(Data entries)

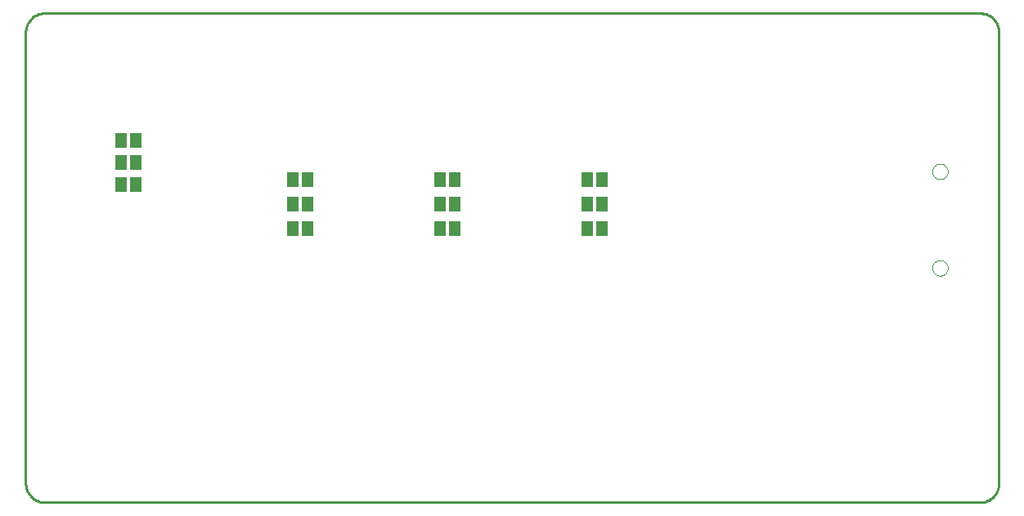
<source format=gbp>
G75*
G70*
%OFA0B0*%
%FSLAX24Y24*%
%IPPOS*%
%LPD*%
%AMOC8*
5,1,8,0,0,1.08239X$1,22.5*
%
%ADD10C,0.0100*%
%ADD11C,0.0000*%
%ADD12R,0.0460X0.0630*%
D10*
X002785Y001429D02*
X002785Y019835D01*
X002787Y019889D01*
X002792Y019942D01*
X002801Y019995D01*
X002814Y020047D01*
X002830Y020099D01*
X002850Y020149D01*
X002873Y020197D01*
X002900Y020244D01*
X002929Y020289D01*
X002962Y020332D01*
X002997Y020372D01*
X003035Y020410D01*
X003075Y020445D01*
X003118Y020478D01*
X003163Y020507D01*
X003210Y020534D01*
X003258Y020557D01*
X003308Y020577D01*
X003360Y020593D01*
X003412Y020606D01*
X003465Y020615D01*
X003518Y020620D01*
X003572Y020622D01*
X041663Y020622D01*
X041717Y020620D01*
X041770Y020615D01*
X041823Y020606D01*
X041875Y020593D01*
X041927Y020577D01*
X041977Y020557D01*
X042025Y020534D01*
X042072Y020507D01*
X042117Y020478D01*
X042160Y020445D01*
X042200Y020410D01*
X042238Y020372D01*
X042273Y020332D01*
X042306Y020289D01*
X042335Y020244D01*
X042362Y020197D01*
X042385Y020149D01*
X042405Y020099D01*
X042421Y020047D01*
X042434Y019995D01*
X042443Y019942D01*
X042448Y019889D01*
X042450Y019835D01*
X042450Y001429D01*
X042448Y001375D01*
X042443Y001322D01*
X042434Y001269D01*
X042421Y001217D01*
X042405Y001165D01*
X042385Y001115D01*
X042362Y001067D01*
X042335Y001020D01*
X042306Y000975D01*
X042273Y000932D01*
X042238Y000892D01*
X042200Y000854D01*
X042160Y000819D01*
X042117Y000786D01*
X042072Y000757D01*
X042025Y000730D01*
X041977Y000707D01*
X041927Y000687D01*
X041875Y000671D01*
X041823Y000658D01*
X041770Y000649D01*
X041717Y000644D01*
X041663Y000642D01*
X003572Y000642D01*
X003518Y000644D01*
X003465Y000649D01*
X003412Y000658D01*
X003360Y000671D01*
X003308Y000687D01*
X003258Y000707D01*
X003210Y000730D01*
X003163Y000757D01*
X003118Y000786D01*
X003075Y000819D01*
X003035Y000854D01*
X002997Y000892D01*
X002962Y000932D01*
X002929Y000975D01*
X002900Y001020D01*
X002873Y001067D01*
X002850Y001115D01*
X002830Y001165D01*
X002814Y001217D01*
X002801Y001269D01*
X002792Y001322D01*
X002787Y001375D01*
X002785Y001429D01*
D11*
X039739Y010219D02*
X039741Y010254D01*
X039747Y010289D01*
X039757Y010323D01*
X039770Y010356D01*
X039787Y010387D01*
X039808Y010415D01*
X039831Y010442D01*
X039858Y010465D01*
X039886Y010486D01*
X039917Y010503D01*
X039950Y010516D01*
X039984Y010526D01*
X040019Y010532D01*
X040054Y010534D01*
X040089Y010532D01*
X040124Y010526D01*
X040158Y010516D01*
X040191Y010503D01*
X040222Y010486D01*
X040250Y010465D01*
X040277Y010442D01*
X040300Y010415D01*
X040321Y010387D01*
X040338Y010356D01*
X040351Y010323D01*
X040361Y010289D01*
X040367Y010254D01*
X040369Y010219D01*
X040367Y010184D01*
X040361Y010149D01*
X040351Y010115D01*
X040338Y010082D01*
X040321Y010051D01*
X040300Y010023D01*
X040277Y009996D01*
X040250Y009973D01*
X040222Y009952D01*
X040191Y009935D01*
X040158Y009922D01*
X040124Y009912D01*
X040089Y009906D01*
X040054Y009904D01*
X040019Y009906D01*
X039984Y009912D01*
X039950Y009922D01*
X039917Y009935D01*
X039886Y009952D01*
X039858Y009973D01*
X039831Y009996D01*
X039808Y010023D01*
X039787Y010051D01*
X039770Y010082D01*
X039757Y010115D01*
X039747Y010149D01*
X039741Y010184D01*
X039739Y010219D01*
X039739Y014156D02*
X039741Y014191D01*
X039747Y014226D01*
X039757Y014260D01*
X039770Y014293D01*
X039787Y014324D01*
X039808Y014352D01*
X039831Y014379D01*
X039858Y014402D01*
X039886Y014423D01*
X039917Y014440D01*
X039950Y014453D01*
X039984Y014463D01*
X040019Y014469D01*
X040054Y014471D01*
X040089Y014469D01*
X040124Y014463D01*
X040158Y014453D01*
X040191Y014440D01*
X040222Y014423D01*
X040250Y014402D01*
X040277Y014379D01*
X040300Y014352D01*
X040321Y014324D01*
X040338Y014293D01*
X040351Y014260D01*
X040361Y014226D01*
X040367Y014191D01*
X040369Y014156D01*
X040367Y014121D01*
X040361Y014086D01*
X040351Y014052D01*
X040338Y014019D01*
X040321Y013988D01*
X040300Y013960D01*
X040277Y013933D01*
X040250Y013910D01*
X040222Y013889D01*
X040191Y013872D01*
X040158Y013859D01*
X040124Y013849D01*
X040089Y013843D01*
X040054Y013841D01*
X040019Y013843D01*
X039984Y013849D01*
X039950Y013859D01*
X039917Y013872D01*
X039886Y013889D01*
X039858Y013910D01*
X039831Y013933D01*
X039808Y013960D01*
X039787Y013988D01*
X039770Y014019D01*
X039757Y014052D01*
X039747Y014086D01*
X039741Y014121D01*
X039739Y014156D01*
D12*
X026280Y013837D03*
X025680Y013837D03*
X025680Y012837D03*
X026280Y012837D03*
X026280Y011837D03*
X025680Y011837D03*
X020280Y011837D03*
X019680Y011837D03*
X019680Y012837D03*
X020280Y012837D03*
X020280Y013837D03*
X019680Y013837D03*
X014280Y013837D03*
X013680Y013837D03*
X013680Y012837D03*
X014280Y012837D03*
X014280Y011837D03*
X013680Y011837D03*
X007280Y013637D03*
X006680Y013637D03*
X006680Y014537D03*
X007280Y014537D03*
X007280Y015437D03*
X006680Y015437D03*
M02*

</source>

▶ **TO DO**: Among the records above, only the lines between the line holding "X003035Y000854D01*" and the line holding "X040191Y009935D01*", inclusive, are to be output, exactly as written.

▶ **EXERCISE RESULT**:
X003035Y000854D01*
X002997Y000892D01*
X002962Y000932D01*
X002929Y000975D01*
X002900Y001020D01*
X002873Y001067D01*
X002850Y001115D01*
X002830Y001165D01*
X002814Y001217D01*
X002801Y001269D01*
X002792Y001322D01*
X002787Y001375D01*
X002785Y001429D01*
D11*
X039739Y010219D02*
X039741Y010254D01*
X039747Y010289D01*
X039757Y010323D01*
X039770Y010356D01*
X039787Y010387D01*
X039808Y010415D01*
X039831Y010442D01*
X039858Y010465D01*
X039886Y010486D01*
X039917Y010503D01*
X039950Y010516D01*
X039984Y010526D01*
X040019Y010532D01*
X040054Y010534D01*
X040089Y010532D01*
X040124Y010526D01*
X040158Y010516D01*
X040191Y010503D01*
X040222Y010486D01*
X040250Y010465D01*
X040277Y010442D01*
X040300Y010415D01*
X040321Y010387D01*
X040338Y010356D01*
X040351Y010323D01*
X040361Y010289D01*
X040367Y010254D01*
X040369Y010219D01*
X040367Y010184D01*
X040361Y010149D01*
X040351Y010115D01*
X040338Y010082D01*
X040321Y010051D01*
X040300Y010023D01*
X040277Y009996D01*
X040250Y009973D01*
X040222Y009952D01*
X040191Y009935D01*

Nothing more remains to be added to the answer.